Hixenbaugh, the NBC News reporter, obtained records related to a child protective services case involving a former emergency room doctor at Children’s Wisconsin Hospital who has been charged with physical abuse of his newborn daughter. The reporter did not ultimately cite the records in his reporting.
The story includes details of the case, including information from medical records, and raises questions about whether the child was injured by an accident, rather than by abuse.
In the warning to NBC News over release of the case’s investigation file, the department cited a portion of state law that says a person who receives such information may not “further disclose it.” The department did not allege NBC News directly participated in the illegal release somehow and does not plan to pursue criminal charges.

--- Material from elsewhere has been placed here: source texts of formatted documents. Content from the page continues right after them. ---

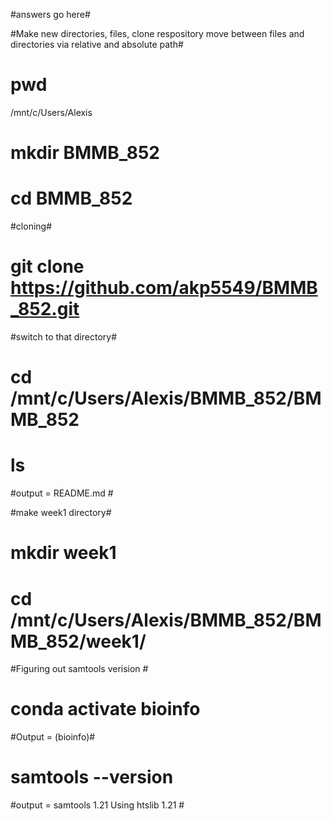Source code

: 
#answers go here#

#Make new directories, files, clone respository move between files and directories via relative and absolute path#

# pwd
/mnt/c/Users/Alexis

# mkdir BMMB_852
# cd BMMB_852

#cloning#
# git clone https://github.com/akp5549/BMMB_852.git

#switch to that directory#
# cd /mnt/c/Users/Alexis/BMMB_852/BMMB_852

# ls
#output = README.md # 


#make week1 directory#
# mkdir week1
# cd /mnt/c/Users/Alexis/BMMB_852/BMMB_852/week1/


#Figuring out samtools verision #
# conda activate bioinfo
#Output = (bioinfo)#

# samtools --version
#output = samtools 1.21
 Using htslib 1.21 #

“When the agency turns over records to parties under this statute, we are very forward with these warnings as a normal course of action,” Department spokesman Tom McCarthy told the Milwaukee Journal Sentinel. “The letter we sent to NBC was to inform them of these laws and what may happen if they violate them, while also maintaining our duties.”
McCarthy said Tuesday the department did not intend to threaten prosecution with its letter to NBC News.